» Extract
↓

Press-Republican

McGovern

June 26, 2010

Merchant Marine Academy filled with history

I went to the United States Merchant Marine Academy this week.

It was graduation day, and about 200 cadets listened to Adm. Michael G. Mullen, chairman of the Joint Chiefs of Staff, deliver the commencement address.

But I didn't attend the ceremony. I wandered the campus with a friend who had graduated from the academy in 1970. He described the education he received in engineering and the culture of a military school.

The campus is full of reminders of ritual and discipline — people in uniforms — some carrying rifles — and the buildings and grounds neat and manicured. We watched 13 cadets lower a huge American flag and fold it carefully. The academy is an institution dedicated to rules and order, which naturally generates mischief that makes sense only at such a place.

"One night someone stole every piece of silverware out of the dining hall. In the morning, they found all of it in that swimming pool over there," my guide told me.

"That's a lot of silverware to move quietly in the night," I said.

"Sure is. An impressive feat. Now over there is one of the walls we would climb if we were sneaking off campus."

ROLL OF HONOR

The campus is beautiful, overlooking Long Island Sound. This is Kings Point, part of a spit of land called Great Neck on Long Island's north shore. If you remember your F. Scott Fitzgerald, Great Neck, where Fitzgerald lived, is the fictional West Egg of "The Great Gatsby."

The wealth Fitzgerald described in Gatsby is still evident. Eating breakfast earlier in a nearby diner, I watched a Bentley convertible roam the streets, and I passed a Lamborghini in a driveway.

↑

» Data provided
↓

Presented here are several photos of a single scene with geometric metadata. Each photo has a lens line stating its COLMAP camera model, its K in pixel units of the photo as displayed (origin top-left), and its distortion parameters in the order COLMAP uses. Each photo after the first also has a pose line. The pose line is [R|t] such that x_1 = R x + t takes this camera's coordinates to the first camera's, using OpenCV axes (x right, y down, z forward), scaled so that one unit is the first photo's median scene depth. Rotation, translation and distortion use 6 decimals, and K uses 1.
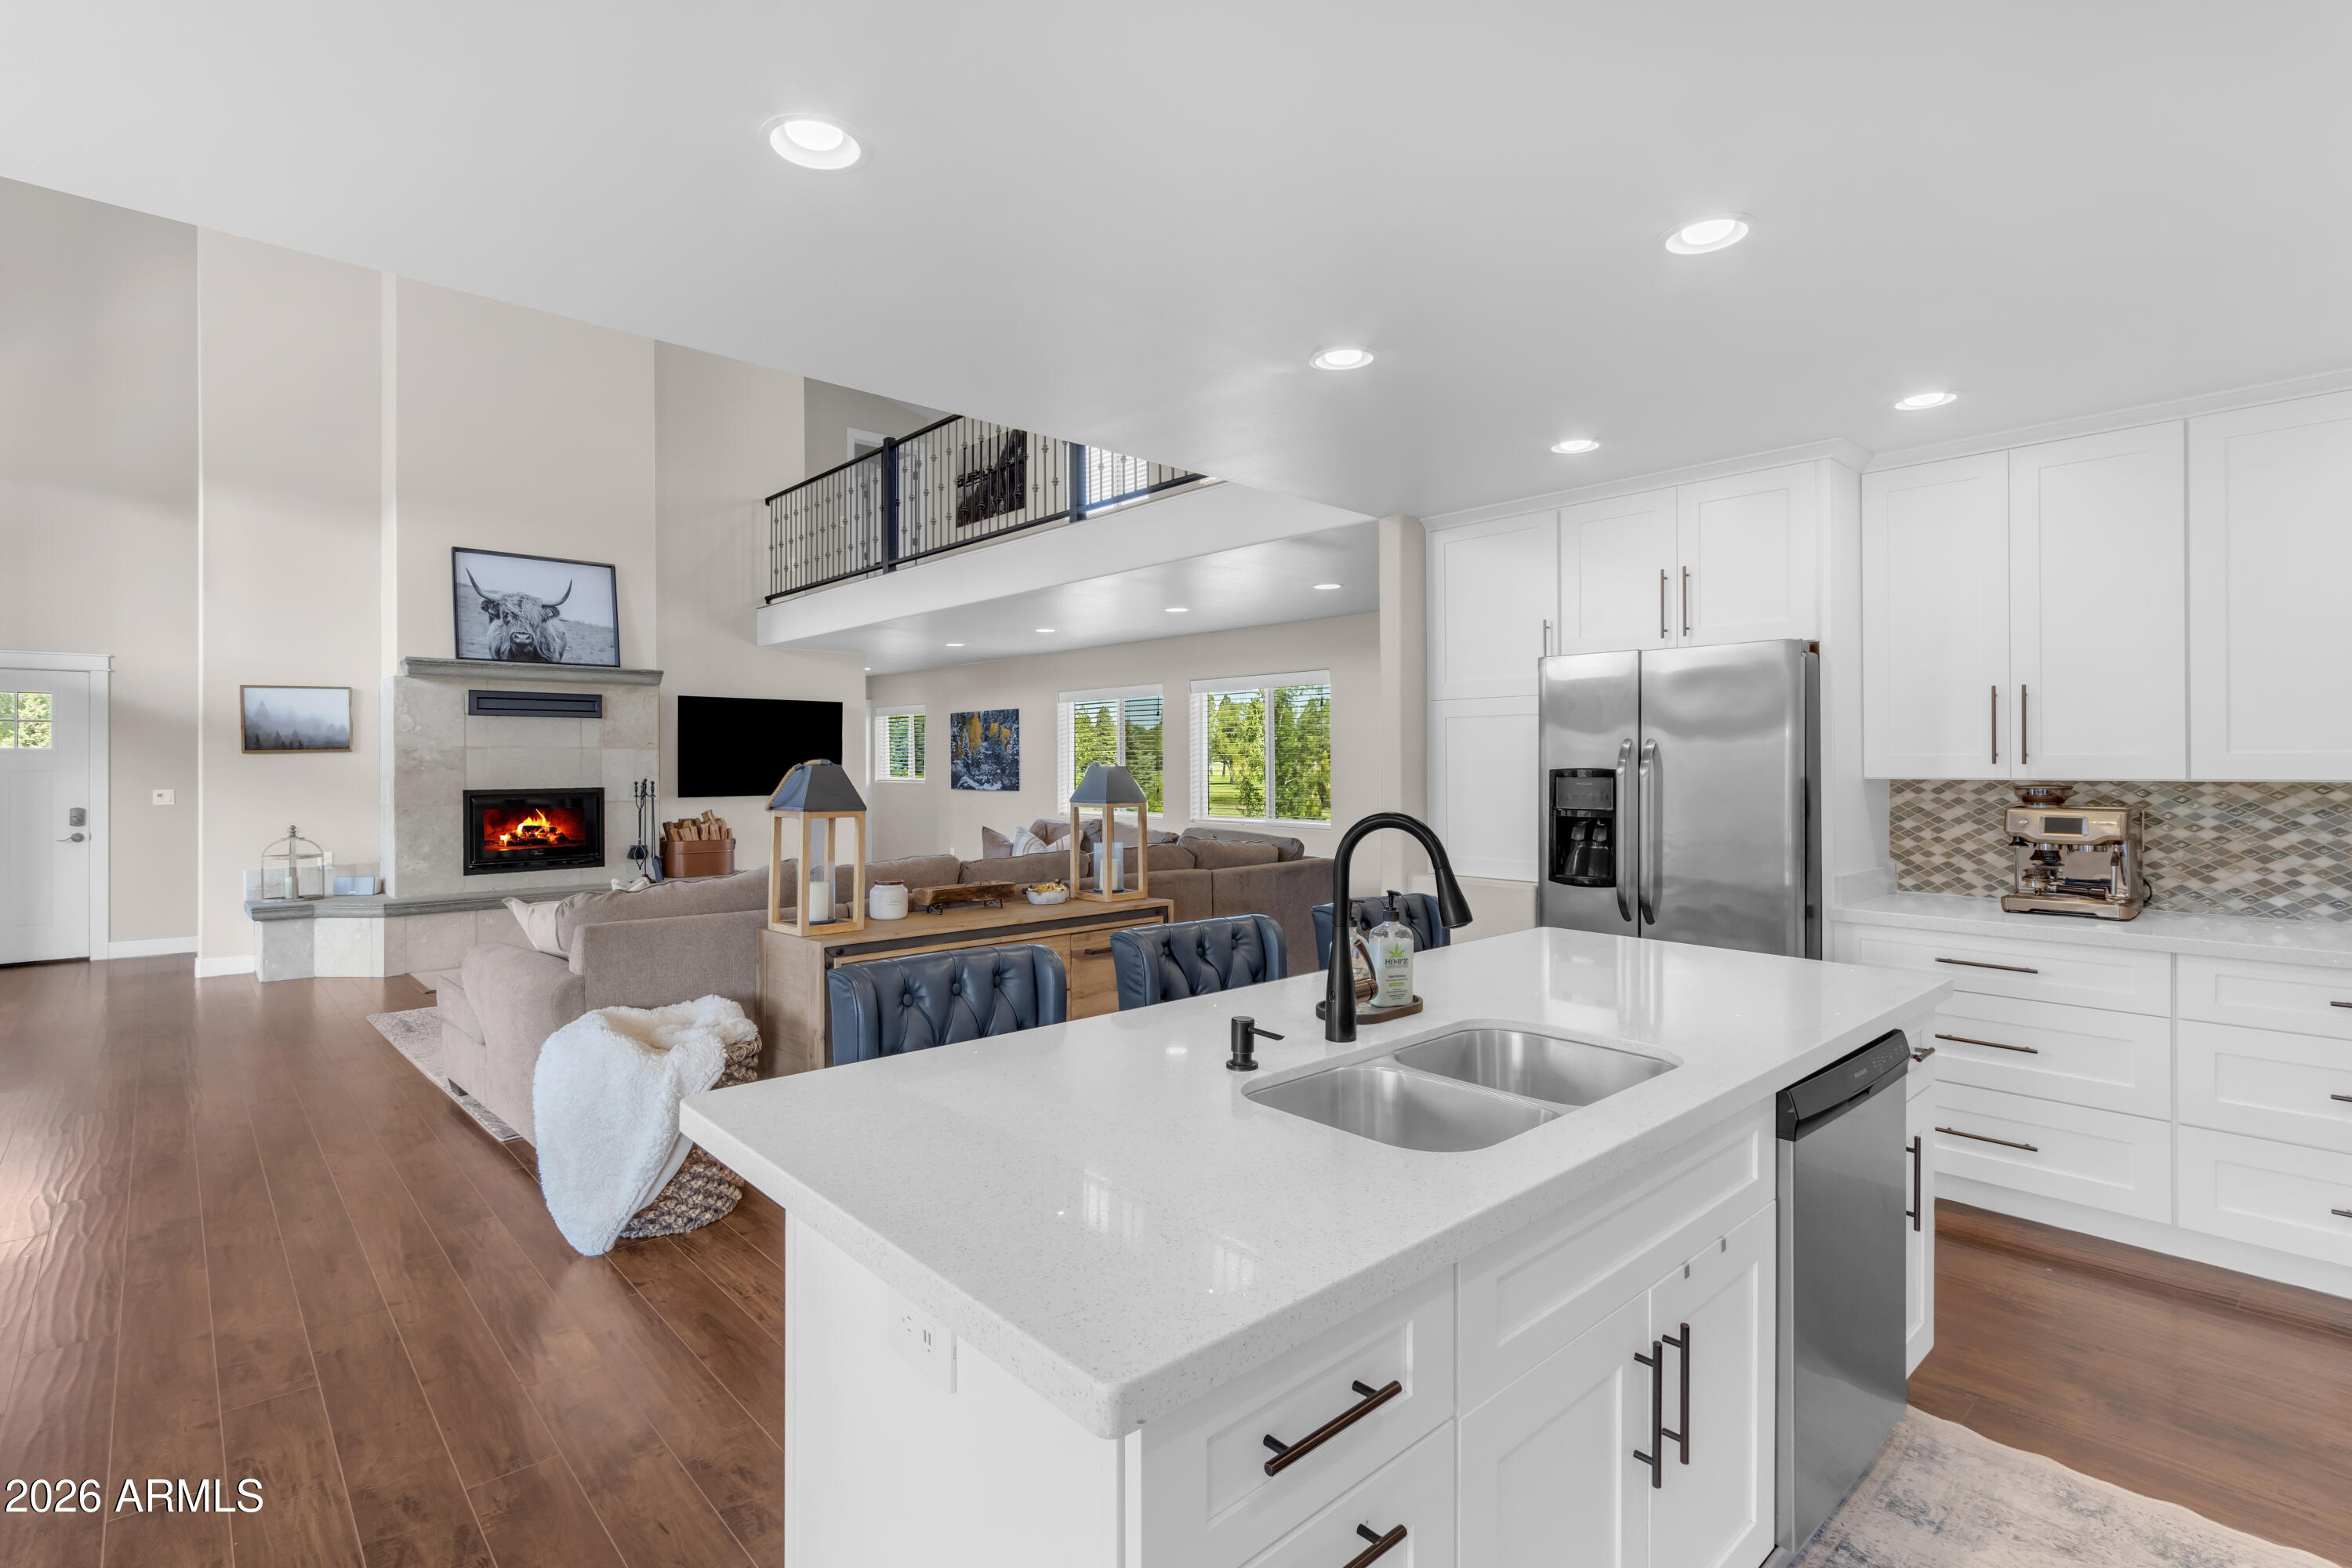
lens RADIAL K [[1093.0, 0, 1154.8], [0, 1093.0, 757.0], [0, 0, 1]] dist [0.000487, 0.001304]
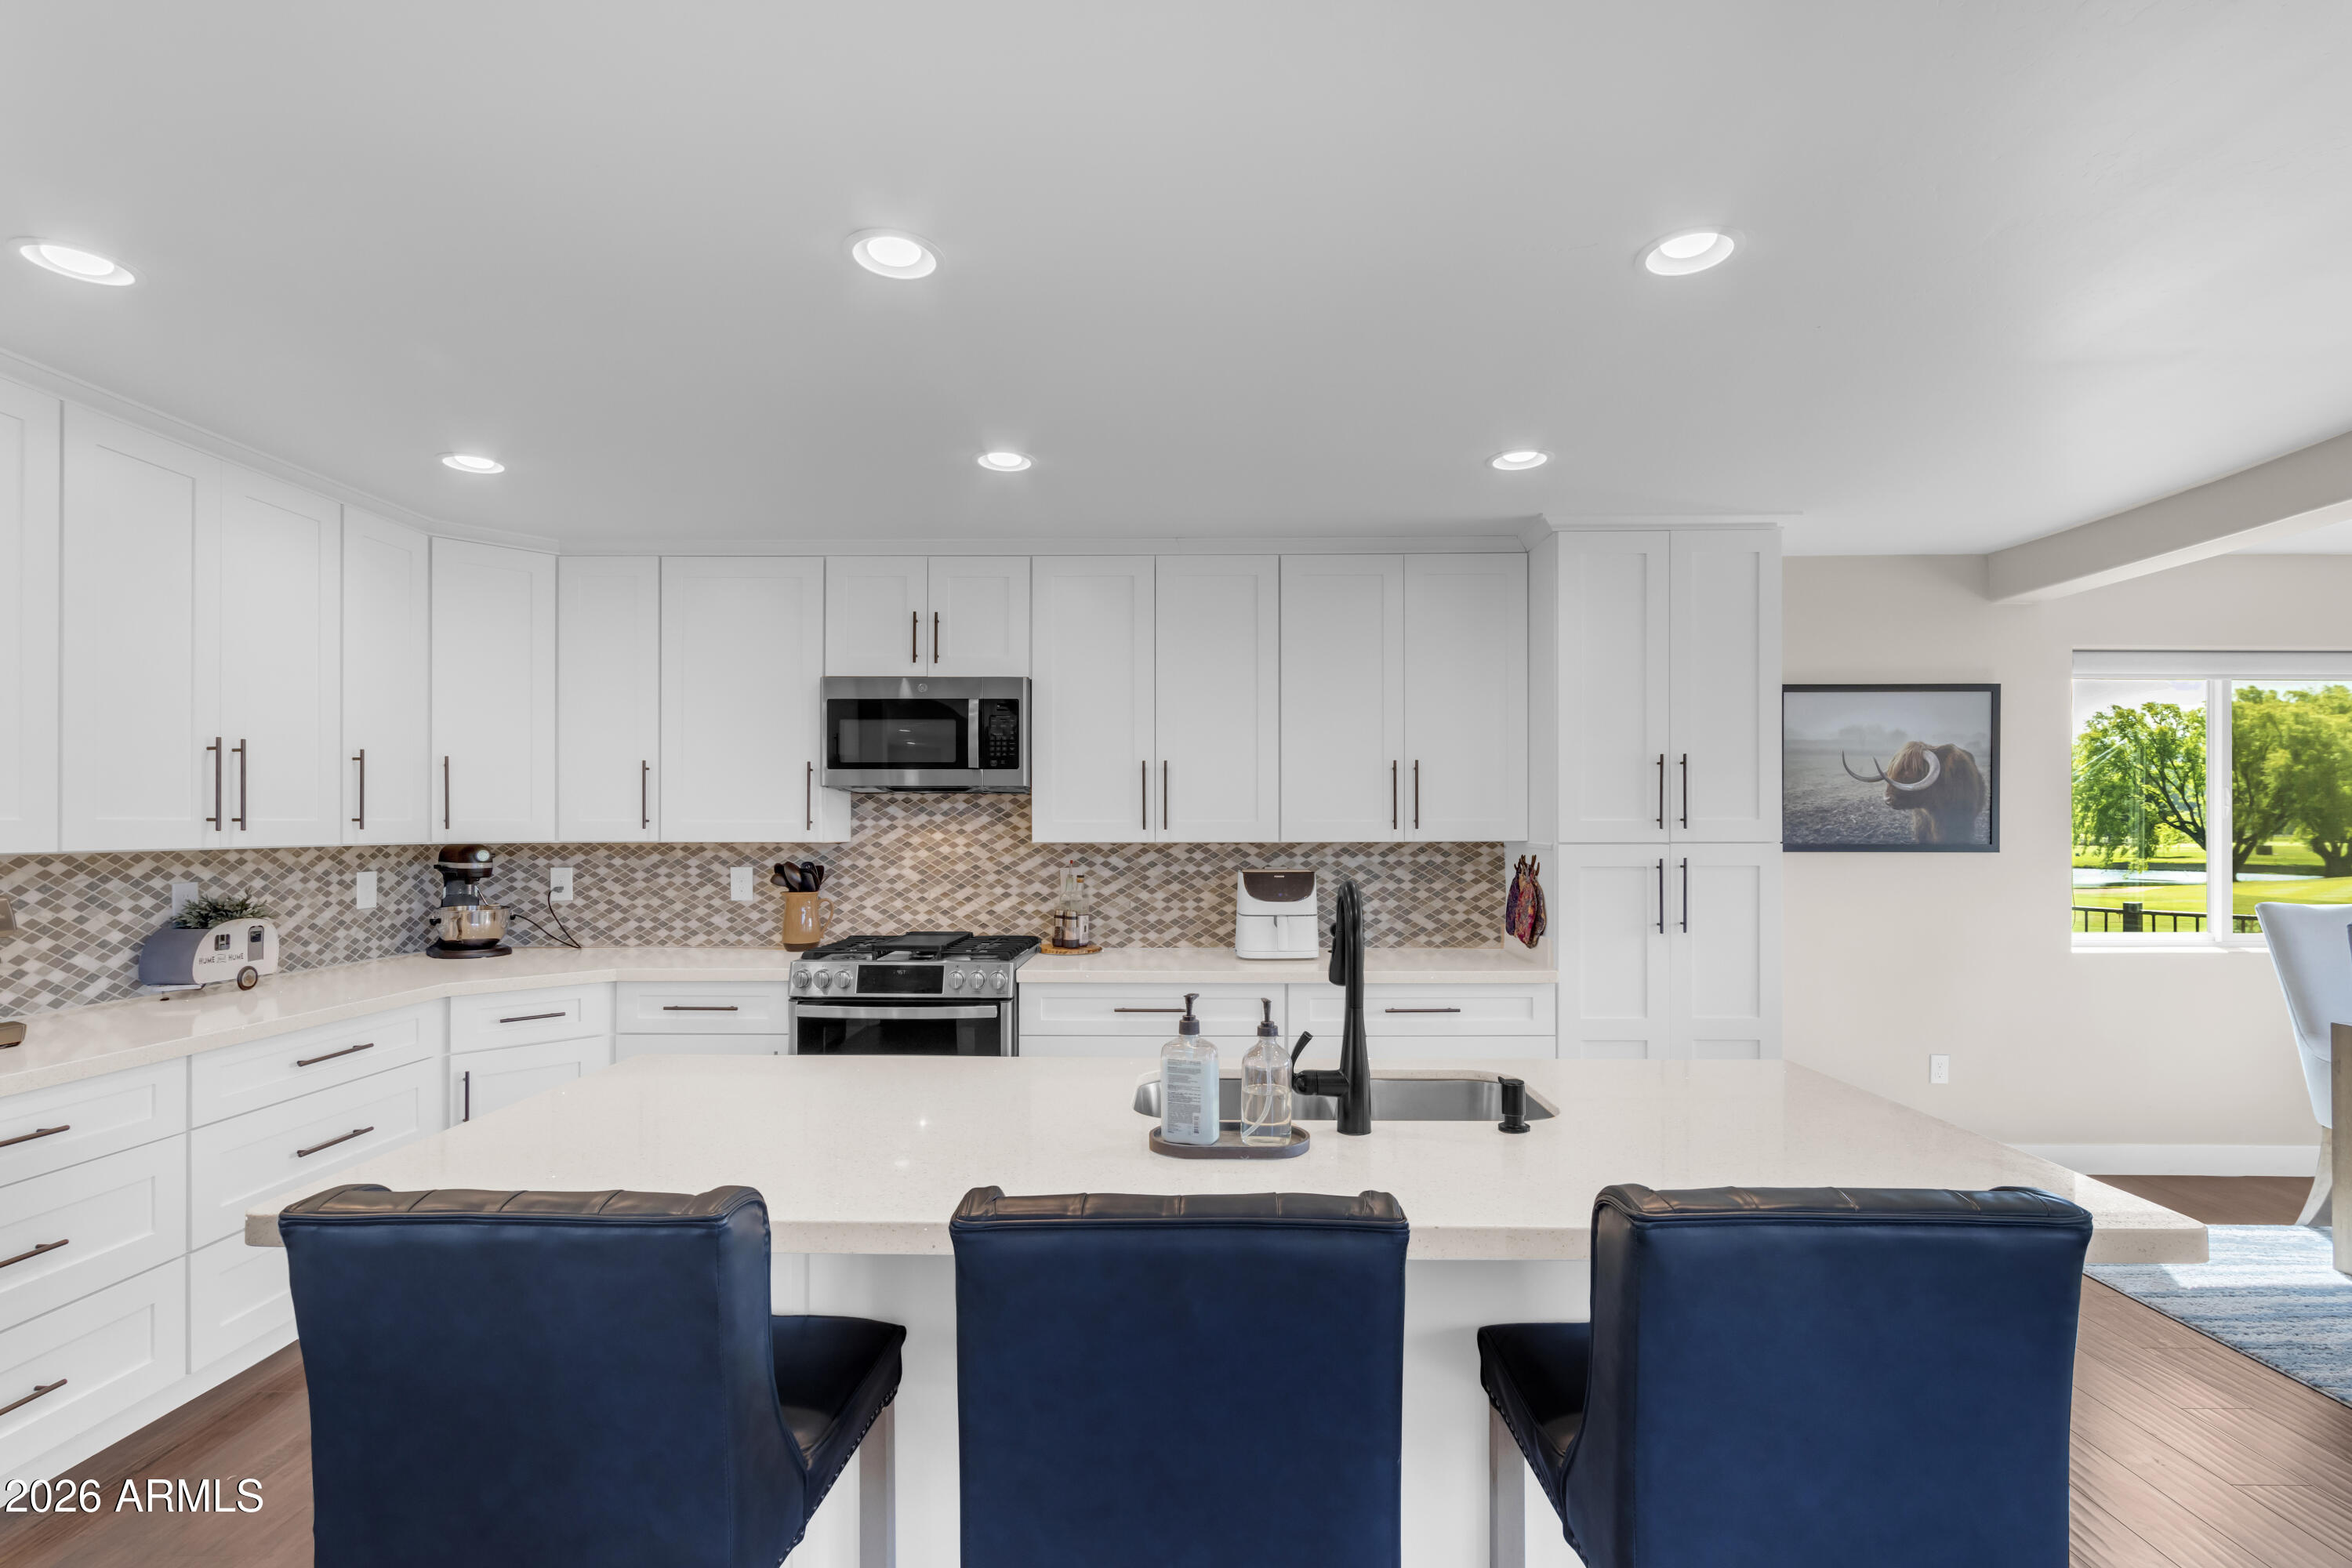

↑

» To do
According to the column on the Merchant Marine Academy, why does the academy give rise to a particular kind of mischief? Answer in one to three sentences. Rely on the column alone and leave the material aside.

» Written solution
The academy is an institution dedicated to rules and order. That naturally generates mischief that makes sense only at such a place, such as the night every piece of silverware was taken from the dining hall and found the next morning in the swimming pool.